=== Dataset records ===

— Start —

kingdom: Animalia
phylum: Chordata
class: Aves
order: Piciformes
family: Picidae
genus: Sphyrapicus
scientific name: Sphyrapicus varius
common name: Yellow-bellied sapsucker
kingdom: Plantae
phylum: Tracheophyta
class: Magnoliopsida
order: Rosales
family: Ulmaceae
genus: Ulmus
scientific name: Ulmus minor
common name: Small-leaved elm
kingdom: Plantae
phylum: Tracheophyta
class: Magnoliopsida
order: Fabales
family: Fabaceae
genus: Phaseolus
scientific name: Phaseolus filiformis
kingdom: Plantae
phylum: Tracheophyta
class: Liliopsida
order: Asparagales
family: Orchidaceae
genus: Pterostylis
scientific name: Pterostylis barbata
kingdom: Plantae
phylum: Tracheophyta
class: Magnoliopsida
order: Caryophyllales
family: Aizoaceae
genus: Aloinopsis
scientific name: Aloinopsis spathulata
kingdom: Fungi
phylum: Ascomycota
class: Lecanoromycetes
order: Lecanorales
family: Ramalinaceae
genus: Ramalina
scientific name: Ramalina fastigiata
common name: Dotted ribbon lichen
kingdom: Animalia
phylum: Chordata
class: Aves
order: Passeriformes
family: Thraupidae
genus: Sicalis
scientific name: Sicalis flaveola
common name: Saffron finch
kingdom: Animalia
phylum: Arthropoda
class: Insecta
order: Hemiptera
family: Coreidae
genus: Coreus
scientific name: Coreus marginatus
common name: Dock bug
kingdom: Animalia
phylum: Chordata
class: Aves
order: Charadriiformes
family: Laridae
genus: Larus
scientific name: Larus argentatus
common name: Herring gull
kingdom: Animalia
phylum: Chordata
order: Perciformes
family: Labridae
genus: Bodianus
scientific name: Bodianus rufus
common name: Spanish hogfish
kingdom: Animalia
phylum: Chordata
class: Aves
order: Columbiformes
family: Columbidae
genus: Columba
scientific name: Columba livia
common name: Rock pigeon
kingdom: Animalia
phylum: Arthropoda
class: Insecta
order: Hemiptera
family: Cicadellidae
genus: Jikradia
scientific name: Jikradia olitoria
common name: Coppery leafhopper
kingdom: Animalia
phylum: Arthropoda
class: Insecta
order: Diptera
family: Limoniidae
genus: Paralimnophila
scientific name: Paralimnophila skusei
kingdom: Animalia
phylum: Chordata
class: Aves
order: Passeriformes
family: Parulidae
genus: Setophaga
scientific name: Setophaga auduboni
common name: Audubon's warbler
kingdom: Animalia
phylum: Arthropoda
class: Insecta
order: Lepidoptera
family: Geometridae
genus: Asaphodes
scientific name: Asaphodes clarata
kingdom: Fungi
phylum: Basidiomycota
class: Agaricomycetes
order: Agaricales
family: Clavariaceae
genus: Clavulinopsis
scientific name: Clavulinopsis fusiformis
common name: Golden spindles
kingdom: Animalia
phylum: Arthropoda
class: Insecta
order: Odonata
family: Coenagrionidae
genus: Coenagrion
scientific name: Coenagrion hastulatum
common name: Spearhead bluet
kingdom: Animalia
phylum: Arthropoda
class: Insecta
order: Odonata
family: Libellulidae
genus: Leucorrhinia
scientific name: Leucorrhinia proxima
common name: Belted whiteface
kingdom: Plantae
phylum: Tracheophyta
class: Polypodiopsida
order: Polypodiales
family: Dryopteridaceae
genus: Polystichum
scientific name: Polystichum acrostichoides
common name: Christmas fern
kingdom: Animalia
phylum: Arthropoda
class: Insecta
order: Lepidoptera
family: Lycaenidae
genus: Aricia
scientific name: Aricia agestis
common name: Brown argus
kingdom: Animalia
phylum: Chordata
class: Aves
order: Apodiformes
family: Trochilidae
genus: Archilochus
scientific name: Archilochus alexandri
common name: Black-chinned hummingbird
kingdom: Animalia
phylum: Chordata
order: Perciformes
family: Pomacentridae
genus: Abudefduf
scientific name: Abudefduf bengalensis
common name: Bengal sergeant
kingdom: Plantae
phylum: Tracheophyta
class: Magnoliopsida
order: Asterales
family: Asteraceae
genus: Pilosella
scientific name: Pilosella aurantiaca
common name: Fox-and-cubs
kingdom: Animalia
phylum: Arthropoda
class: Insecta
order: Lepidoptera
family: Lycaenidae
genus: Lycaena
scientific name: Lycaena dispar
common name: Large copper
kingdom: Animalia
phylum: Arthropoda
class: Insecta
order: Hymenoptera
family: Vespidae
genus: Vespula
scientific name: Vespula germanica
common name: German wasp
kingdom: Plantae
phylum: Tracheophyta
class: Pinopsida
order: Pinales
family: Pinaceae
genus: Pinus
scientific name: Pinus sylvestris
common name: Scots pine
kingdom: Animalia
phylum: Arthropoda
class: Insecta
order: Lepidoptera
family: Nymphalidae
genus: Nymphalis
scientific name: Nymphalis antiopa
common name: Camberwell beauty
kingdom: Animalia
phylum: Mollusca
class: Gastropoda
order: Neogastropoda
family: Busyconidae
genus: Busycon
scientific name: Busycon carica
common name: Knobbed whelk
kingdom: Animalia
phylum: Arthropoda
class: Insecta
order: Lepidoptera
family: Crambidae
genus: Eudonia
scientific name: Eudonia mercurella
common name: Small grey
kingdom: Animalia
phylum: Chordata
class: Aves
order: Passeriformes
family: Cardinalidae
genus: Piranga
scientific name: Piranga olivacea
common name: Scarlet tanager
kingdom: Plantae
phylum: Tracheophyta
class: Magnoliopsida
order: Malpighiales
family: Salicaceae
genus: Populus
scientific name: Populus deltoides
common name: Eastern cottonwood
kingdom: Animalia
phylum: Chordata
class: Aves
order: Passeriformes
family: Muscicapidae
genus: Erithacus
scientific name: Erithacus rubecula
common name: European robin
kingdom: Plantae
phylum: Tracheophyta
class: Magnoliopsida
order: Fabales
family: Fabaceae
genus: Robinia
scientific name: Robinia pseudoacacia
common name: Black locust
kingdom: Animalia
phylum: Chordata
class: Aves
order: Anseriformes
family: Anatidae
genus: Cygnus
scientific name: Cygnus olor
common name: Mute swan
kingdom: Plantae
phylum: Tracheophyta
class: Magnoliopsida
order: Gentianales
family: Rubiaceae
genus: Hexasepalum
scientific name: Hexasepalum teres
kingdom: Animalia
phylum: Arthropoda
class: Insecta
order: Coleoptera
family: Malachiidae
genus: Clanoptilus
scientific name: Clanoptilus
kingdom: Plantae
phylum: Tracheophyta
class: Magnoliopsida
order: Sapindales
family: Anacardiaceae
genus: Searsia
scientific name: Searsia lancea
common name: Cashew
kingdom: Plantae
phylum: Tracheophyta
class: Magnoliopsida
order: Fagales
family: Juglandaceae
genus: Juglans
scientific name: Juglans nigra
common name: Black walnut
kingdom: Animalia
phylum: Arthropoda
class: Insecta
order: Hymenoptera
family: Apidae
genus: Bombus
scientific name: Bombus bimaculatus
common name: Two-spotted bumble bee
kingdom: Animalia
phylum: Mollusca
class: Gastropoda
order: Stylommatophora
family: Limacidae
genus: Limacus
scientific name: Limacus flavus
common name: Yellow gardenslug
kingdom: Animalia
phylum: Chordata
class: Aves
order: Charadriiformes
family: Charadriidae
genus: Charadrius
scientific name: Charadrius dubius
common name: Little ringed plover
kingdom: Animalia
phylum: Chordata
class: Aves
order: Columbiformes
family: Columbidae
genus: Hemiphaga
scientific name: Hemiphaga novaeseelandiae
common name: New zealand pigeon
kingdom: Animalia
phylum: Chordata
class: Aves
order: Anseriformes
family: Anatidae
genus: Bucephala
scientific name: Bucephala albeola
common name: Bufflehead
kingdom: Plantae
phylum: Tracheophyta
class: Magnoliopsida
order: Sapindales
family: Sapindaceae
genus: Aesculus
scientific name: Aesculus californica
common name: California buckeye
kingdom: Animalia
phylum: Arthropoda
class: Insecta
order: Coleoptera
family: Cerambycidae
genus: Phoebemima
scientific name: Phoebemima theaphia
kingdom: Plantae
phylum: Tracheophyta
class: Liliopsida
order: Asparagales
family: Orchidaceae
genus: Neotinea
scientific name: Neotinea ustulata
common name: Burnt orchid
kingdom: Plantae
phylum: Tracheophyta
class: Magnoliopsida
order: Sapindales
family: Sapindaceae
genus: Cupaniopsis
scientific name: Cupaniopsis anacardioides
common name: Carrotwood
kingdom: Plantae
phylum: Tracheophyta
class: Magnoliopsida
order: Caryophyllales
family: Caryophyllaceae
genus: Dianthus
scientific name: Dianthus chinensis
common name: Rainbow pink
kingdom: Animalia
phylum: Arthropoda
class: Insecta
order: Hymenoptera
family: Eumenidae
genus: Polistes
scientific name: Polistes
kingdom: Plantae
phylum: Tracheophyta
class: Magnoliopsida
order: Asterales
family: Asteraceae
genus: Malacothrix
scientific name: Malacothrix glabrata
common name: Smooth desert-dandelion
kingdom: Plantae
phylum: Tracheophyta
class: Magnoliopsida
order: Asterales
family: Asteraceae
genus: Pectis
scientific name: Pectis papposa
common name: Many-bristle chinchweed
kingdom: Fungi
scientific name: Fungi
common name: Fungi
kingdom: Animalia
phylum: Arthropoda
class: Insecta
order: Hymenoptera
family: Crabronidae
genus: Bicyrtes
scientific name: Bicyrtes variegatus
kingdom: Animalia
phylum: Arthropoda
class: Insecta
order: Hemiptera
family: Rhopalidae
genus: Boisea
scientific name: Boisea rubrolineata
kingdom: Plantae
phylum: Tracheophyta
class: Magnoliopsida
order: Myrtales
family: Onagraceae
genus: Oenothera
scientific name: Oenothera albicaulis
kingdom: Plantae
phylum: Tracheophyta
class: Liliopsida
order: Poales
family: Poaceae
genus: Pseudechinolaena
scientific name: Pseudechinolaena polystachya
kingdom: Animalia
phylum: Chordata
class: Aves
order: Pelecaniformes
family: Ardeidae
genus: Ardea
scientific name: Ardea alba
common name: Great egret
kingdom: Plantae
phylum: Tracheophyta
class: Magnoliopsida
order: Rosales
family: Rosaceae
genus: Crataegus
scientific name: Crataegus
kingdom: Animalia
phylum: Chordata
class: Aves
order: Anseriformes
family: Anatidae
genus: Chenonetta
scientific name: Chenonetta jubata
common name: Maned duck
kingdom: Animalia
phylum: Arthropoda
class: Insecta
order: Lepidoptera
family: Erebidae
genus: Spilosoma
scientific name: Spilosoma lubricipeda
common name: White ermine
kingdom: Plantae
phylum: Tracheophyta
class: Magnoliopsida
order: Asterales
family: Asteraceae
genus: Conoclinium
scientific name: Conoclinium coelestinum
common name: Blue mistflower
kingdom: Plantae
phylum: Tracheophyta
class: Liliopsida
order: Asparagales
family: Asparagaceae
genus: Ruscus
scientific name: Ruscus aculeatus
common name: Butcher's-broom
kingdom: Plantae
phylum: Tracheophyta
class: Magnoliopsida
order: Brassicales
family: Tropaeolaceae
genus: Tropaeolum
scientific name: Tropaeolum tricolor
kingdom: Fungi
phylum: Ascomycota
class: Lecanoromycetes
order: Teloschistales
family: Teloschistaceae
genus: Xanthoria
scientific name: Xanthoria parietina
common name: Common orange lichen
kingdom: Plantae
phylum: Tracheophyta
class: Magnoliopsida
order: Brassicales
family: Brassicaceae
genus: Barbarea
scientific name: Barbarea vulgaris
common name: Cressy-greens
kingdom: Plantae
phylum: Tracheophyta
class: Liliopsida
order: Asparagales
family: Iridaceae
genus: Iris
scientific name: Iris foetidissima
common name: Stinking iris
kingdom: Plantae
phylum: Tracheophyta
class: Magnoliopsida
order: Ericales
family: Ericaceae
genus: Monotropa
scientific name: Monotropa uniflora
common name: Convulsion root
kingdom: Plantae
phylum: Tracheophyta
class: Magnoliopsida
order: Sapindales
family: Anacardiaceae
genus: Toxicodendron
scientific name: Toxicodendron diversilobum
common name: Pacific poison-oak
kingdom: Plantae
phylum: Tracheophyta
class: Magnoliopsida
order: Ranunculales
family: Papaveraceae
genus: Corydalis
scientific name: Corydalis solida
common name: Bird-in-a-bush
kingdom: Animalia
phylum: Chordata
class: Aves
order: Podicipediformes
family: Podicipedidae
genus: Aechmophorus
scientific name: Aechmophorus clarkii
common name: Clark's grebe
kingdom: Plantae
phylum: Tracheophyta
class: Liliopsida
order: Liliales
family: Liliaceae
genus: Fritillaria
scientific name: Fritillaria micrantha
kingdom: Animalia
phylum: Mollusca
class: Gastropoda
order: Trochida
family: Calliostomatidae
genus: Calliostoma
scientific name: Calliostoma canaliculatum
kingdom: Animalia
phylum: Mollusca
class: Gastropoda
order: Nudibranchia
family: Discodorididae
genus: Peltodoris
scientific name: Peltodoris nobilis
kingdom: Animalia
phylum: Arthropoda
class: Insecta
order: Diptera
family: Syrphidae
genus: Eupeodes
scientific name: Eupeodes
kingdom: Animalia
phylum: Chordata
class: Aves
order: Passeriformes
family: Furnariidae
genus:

— End —

Copy the data word for word, from the line with "scientific name: Sicalis flaveola" up to and including the line with "family: Labridae".

=== Task output ===
scientific name: Sicalis flaveola
common name: Saffron finch
kingdom: Animalia
phylum: Arthropoda
class: Insecta
order: Hemiptera
family: Coreidae
genus: Coreus
scientific name: Coreus marginatus
common name: Dock bug
kingdom: Animalia
phylum: Chordata
class: Aves
order: Charadriiformes
family: Laridae
genus: Larus
scientific name: Larus argentatus
common name: Herring gull
kingdom: Animalia
phylum: Chordata
order: Perciformes
family: Labridae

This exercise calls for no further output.